| CONSEGNA |
Secondo l'estratto della pagina, in quale città e in occasione di quale festival si è svolta la chiacchierata con Dave Clarke?

| ESTRATTO DELLA PAGINA |
○ ○ ○ ○ ○ ○ ○

Avere a che fare con Dave Clarke è qualcosa di speciale. Per la sua personalità. Il suo carisma. Il suo piglio apparentemente freddo e feroce. Sarà perché eravamo nella sua amata Amsterdam, sarà perché eravamo nel contesto di un festival al quale è legatissimo (l’ADE), ma quella che è venuta fuori è stata una chiacchierata di rara intensità e, soprattutto, rara onestà. Non troverete molto facilmente in giro parole così lucide, così affilate, così impietose.
Ok. Prendiamo la prospettiva dei veri appassionati di club culture, o supposti tali: quella che ci potrebbe portare a dire che, insomma, siamo in pericolo. Le orde superficiali dell’EDM che improvvisamente trionfano, i soldi, i giri d’affari sempre più grossi e discutibili… Insomma, siamo in pericolo?
Dipende appunto dalla prospettiva con cui guardi le cose. Io personalmente? Beh: io, personalmente, me ne frego. EDM? Non mi interessa, grazie. Non mi interessa quella scena, esattamente come non mi interessavano e non mi interessano le boy band – perché all’epoca avrei dovuto perdere tempo a preoccuparmi dell’avvento dei Westlife, per dire? Ecco, è la stessa cosa. In più, parti dal presupposto che io cerco sempre di non prendere le cose troppo sul serio; e parti anche dal presupposto che io ho scelto di restare nell’underground, e ci sto bene. Ok? Sto da quella parte lì. Nessuna ansia di diventare una rockstar, adesso. Gli altri? Fatti loro, buon per loro. Sai qual è l’unica potenziale faccenda seccante di tutta ‘sta storia? Che quando questa bolla dell’EDM esploderà, perché esploderà di sicuro, questa esplosione potrebbe avere degli effetti anche sulle persone che fanno musica di qualità. Sai, mi immagino già la scena: all’improvviso un sacco di potentissimi uomini dell’industria americana dell’intrattenimento (sono loro a tirare le fila del successo globale) ai primi fatturati in diminuzione cominceranno a dire (imita l’accento americano, NdI) “Questa musica è tutta uguale, è fatta di gente senza talento, sanno solo stare dietro ad un tavolo, sono inutili, liberiamocene!”. Il risultato è che il mercato EDM si sgonfierà in un attimo, e un mare di artisti di quella scena torneranno verso l’Europa, proveranno a rientrare nel circuito della club culture più originaria ed underground, più “europea” diciamo. Improvvisamente (ri)scopriranno tutto questo: dopo aver snobbato tutto, occupati com’erano a preparare i grandi show per grandi folle negli stadi.

○ ○ ○ ○ ○ ○ ○

| DATI DI LAVORO |
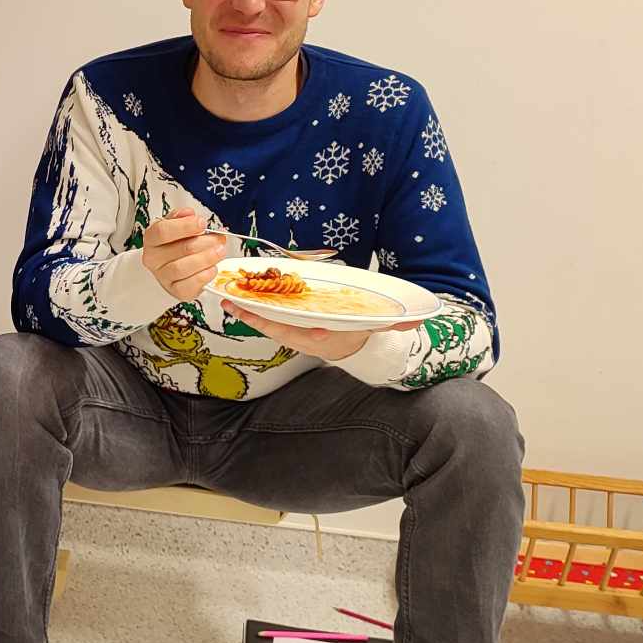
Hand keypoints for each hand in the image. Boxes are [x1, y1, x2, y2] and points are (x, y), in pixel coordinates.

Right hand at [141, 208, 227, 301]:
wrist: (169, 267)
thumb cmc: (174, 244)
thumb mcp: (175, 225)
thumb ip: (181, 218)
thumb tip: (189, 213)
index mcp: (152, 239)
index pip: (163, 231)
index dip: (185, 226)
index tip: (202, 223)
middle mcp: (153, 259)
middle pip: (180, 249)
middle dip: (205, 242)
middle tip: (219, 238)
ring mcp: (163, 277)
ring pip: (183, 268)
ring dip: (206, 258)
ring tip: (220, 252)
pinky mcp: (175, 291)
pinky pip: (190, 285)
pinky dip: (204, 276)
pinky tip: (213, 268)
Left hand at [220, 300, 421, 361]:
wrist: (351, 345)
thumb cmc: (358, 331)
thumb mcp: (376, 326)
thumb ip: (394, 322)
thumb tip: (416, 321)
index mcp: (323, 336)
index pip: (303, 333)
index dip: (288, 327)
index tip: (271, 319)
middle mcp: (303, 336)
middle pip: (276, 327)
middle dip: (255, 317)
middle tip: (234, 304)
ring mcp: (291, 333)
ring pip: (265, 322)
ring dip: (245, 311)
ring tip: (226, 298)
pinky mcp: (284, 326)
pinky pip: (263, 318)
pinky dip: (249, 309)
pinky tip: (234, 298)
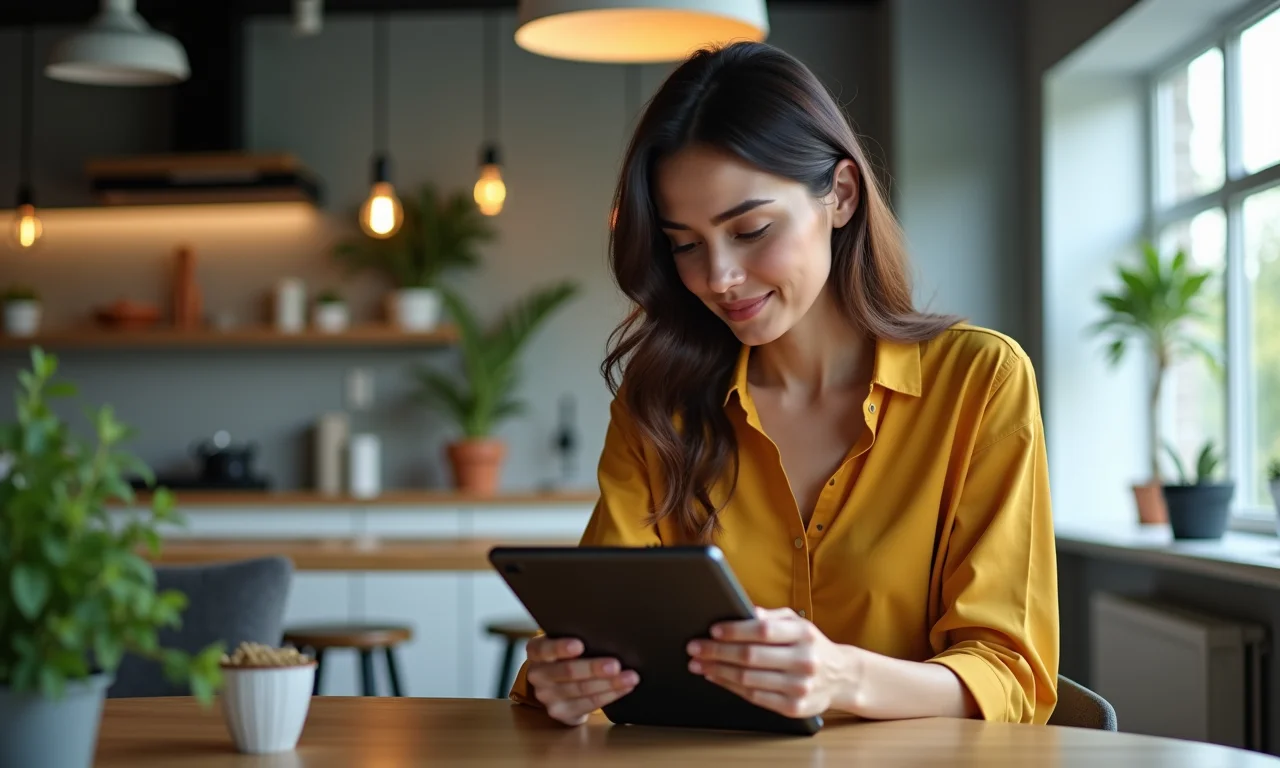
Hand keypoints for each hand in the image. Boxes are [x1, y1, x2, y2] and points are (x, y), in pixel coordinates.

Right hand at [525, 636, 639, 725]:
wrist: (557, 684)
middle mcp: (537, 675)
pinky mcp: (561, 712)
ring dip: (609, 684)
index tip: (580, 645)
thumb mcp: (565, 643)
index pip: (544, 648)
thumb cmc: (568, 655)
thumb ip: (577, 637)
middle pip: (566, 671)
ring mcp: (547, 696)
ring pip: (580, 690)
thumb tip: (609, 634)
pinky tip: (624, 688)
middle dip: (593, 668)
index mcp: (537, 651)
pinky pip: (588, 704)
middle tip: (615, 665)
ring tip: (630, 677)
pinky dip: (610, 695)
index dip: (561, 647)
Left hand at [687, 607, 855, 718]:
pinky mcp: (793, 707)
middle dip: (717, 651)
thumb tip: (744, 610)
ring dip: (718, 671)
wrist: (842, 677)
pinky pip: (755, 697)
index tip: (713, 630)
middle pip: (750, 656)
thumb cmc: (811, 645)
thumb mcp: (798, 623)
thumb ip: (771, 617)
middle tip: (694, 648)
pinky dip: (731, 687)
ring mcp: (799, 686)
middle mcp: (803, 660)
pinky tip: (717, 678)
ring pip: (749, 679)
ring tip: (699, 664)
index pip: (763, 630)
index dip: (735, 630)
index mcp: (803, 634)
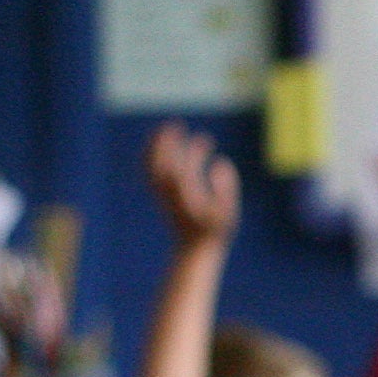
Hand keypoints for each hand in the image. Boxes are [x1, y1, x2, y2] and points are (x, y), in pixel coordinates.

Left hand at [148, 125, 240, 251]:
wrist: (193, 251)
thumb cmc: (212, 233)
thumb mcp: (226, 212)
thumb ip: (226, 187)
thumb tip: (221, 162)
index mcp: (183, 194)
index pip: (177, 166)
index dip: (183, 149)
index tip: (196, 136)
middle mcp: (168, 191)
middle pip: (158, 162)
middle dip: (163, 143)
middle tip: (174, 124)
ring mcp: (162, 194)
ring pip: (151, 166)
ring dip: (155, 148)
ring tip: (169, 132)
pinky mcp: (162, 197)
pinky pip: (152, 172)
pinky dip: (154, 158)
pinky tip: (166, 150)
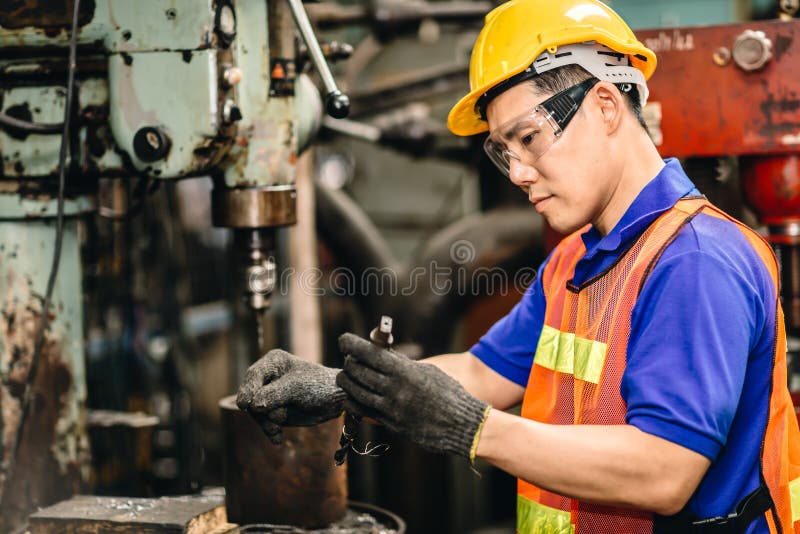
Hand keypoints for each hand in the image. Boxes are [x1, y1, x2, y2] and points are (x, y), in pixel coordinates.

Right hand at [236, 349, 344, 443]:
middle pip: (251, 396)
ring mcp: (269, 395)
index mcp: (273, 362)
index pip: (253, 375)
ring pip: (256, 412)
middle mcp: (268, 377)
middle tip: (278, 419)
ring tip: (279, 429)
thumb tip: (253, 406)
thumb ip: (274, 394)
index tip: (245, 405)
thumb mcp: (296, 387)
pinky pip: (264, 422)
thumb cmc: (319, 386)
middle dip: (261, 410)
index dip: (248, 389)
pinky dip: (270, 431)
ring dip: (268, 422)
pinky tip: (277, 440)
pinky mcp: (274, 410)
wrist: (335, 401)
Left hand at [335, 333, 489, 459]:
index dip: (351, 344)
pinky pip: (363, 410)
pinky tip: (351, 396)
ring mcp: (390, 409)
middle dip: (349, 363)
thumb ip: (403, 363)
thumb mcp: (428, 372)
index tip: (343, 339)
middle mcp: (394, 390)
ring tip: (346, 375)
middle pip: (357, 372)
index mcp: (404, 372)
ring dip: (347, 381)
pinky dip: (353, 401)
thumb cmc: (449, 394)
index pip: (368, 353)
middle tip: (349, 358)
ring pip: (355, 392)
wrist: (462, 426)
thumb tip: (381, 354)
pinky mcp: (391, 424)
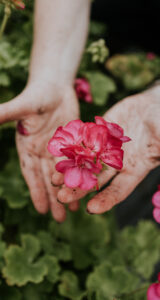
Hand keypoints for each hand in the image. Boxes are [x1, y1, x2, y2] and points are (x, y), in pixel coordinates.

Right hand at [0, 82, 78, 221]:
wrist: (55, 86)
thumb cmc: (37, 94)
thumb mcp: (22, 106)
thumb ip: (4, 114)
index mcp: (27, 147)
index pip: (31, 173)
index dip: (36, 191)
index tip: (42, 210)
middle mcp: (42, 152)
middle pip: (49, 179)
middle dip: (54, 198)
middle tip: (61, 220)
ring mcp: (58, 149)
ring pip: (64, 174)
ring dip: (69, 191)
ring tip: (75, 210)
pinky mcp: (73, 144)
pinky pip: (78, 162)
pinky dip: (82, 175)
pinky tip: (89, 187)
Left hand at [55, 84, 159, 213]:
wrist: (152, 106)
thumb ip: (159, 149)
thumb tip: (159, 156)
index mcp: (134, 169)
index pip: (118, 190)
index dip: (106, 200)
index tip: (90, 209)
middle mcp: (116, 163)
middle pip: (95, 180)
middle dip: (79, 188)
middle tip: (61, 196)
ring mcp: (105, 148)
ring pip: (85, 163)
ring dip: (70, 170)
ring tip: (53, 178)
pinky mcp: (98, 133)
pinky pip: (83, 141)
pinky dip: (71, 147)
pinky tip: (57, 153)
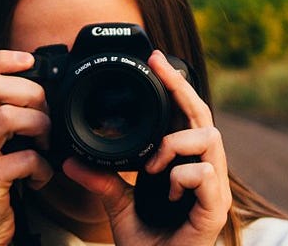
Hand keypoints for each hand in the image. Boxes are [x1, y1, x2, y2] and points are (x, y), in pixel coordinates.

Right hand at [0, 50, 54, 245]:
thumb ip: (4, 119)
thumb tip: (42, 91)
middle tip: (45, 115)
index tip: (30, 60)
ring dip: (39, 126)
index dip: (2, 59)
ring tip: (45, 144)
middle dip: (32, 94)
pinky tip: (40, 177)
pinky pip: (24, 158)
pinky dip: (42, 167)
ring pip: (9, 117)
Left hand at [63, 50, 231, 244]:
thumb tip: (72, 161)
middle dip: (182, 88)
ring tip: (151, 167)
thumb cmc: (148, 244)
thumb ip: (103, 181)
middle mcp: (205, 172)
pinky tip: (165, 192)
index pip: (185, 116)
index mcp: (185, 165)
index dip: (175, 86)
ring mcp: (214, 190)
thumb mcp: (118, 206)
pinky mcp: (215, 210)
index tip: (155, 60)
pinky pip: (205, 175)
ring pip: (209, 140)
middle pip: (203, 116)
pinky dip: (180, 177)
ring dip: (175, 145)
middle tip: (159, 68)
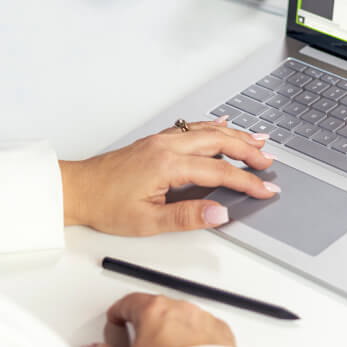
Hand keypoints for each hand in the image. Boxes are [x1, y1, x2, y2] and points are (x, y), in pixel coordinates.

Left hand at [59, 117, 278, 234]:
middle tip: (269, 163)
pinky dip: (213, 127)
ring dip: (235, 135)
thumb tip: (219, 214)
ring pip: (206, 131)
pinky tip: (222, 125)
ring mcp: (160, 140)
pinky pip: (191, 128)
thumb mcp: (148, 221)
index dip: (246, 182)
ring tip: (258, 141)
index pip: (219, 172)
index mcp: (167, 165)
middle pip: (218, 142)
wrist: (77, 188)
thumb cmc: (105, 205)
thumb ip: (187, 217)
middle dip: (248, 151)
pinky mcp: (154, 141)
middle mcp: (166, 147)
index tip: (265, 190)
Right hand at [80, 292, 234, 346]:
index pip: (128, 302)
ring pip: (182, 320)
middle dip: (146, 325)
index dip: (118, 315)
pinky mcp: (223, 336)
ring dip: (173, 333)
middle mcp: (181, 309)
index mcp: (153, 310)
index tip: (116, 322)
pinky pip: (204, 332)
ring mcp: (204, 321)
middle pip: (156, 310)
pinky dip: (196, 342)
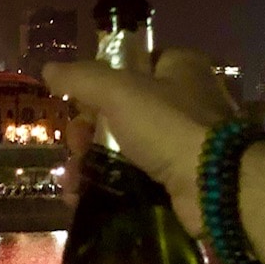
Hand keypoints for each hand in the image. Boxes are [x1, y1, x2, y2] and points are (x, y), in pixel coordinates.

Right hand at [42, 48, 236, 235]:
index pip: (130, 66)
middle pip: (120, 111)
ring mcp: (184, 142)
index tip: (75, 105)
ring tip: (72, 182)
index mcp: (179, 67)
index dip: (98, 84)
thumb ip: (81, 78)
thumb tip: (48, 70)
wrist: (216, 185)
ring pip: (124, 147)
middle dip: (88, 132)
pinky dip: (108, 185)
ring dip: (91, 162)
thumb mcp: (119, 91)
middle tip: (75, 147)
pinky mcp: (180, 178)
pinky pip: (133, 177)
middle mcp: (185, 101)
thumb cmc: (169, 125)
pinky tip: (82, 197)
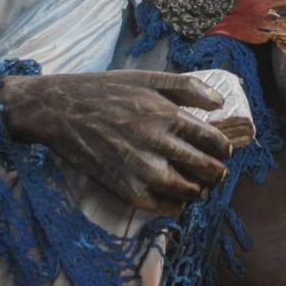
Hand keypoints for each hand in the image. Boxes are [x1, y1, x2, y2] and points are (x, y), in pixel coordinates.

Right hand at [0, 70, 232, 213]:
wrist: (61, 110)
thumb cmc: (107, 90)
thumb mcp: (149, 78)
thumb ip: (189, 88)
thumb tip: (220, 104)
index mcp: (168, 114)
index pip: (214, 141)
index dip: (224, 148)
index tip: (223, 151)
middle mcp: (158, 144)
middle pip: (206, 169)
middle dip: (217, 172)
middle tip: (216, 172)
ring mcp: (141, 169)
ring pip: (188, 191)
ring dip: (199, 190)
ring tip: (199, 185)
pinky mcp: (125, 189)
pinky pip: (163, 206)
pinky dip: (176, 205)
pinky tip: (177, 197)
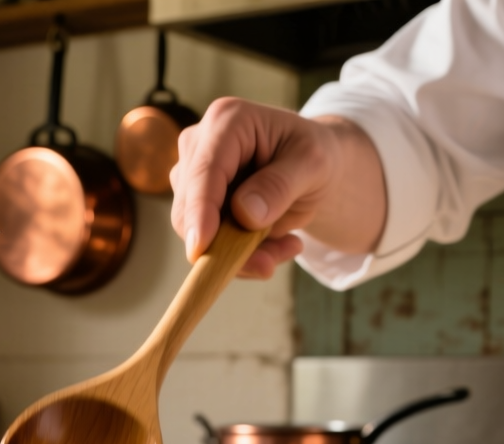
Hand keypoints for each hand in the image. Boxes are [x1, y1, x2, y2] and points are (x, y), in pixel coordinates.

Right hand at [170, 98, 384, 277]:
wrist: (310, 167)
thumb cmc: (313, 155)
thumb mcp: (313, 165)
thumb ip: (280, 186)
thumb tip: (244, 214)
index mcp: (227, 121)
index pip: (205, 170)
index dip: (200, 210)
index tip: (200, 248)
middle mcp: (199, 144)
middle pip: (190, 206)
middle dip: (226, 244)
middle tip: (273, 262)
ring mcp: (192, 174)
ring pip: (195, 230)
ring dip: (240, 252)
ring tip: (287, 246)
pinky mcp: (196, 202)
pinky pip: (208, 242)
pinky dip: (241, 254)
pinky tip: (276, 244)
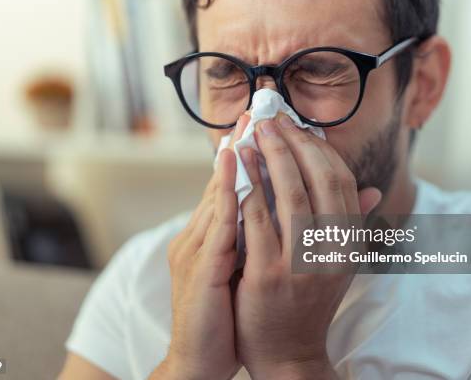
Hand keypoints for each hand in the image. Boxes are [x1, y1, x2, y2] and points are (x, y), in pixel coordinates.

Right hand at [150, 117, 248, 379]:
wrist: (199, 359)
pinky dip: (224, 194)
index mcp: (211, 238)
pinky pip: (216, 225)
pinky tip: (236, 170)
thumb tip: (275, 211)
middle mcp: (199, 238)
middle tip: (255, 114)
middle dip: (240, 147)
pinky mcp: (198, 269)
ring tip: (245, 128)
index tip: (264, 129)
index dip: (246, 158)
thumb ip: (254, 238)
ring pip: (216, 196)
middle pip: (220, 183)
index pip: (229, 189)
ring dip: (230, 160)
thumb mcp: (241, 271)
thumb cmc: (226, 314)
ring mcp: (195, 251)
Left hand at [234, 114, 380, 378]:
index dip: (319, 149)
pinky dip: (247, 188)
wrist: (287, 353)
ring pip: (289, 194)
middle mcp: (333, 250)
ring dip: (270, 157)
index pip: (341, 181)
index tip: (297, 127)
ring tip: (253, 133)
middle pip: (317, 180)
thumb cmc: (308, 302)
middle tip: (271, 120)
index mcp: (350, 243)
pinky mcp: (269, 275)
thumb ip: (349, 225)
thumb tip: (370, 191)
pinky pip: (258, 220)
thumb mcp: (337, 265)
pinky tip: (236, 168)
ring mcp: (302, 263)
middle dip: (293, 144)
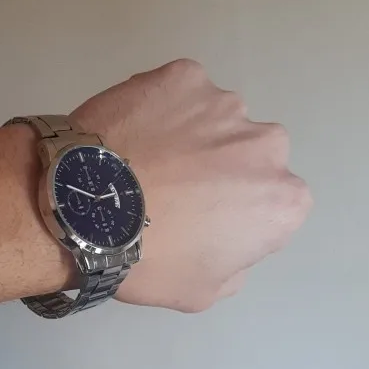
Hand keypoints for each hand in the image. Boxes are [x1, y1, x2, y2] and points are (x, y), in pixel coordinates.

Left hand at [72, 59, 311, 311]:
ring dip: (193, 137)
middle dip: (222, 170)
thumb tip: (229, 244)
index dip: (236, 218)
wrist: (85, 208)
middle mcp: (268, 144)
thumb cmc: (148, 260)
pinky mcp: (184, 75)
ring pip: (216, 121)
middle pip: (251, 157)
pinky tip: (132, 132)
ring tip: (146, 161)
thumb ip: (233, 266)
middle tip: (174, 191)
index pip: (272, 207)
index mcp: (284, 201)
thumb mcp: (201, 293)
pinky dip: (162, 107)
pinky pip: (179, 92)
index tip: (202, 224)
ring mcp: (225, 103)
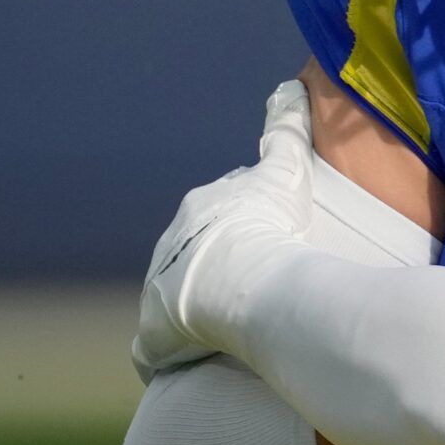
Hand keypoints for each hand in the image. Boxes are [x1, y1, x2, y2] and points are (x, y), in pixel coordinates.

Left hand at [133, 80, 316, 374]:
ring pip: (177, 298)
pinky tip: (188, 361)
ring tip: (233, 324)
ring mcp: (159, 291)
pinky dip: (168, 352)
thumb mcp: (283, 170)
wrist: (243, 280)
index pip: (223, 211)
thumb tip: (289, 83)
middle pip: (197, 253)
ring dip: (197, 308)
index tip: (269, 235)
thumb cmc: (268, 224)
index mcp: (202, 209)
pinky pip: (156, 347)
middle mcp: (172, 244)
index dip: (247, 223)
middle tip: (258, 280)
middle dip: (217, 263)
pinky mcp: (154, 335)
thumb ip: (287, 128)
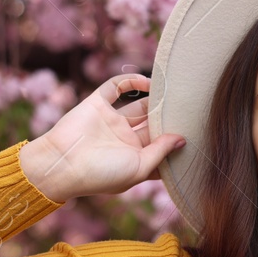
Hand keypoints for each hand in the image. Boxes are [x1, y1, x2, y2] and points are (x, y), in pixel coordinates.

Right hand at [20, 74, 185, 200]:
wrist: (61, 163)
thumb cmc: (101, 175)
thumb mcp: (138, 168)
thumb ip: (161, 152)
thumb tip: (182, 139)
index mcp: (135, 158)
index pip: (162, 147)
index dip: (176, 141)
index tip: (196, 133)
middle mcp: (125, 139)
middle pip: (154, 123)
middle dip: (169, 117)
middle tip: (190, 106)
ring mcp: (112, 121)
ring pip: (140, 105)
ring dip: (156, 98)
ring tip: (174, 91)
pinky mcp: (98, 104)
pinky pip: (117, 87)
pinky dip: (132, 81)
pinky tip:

○ ○ ○ ○ ○ ○ ○

| SOLUZIONE |
Ad Amsterdam, nel contesto del festival ADE.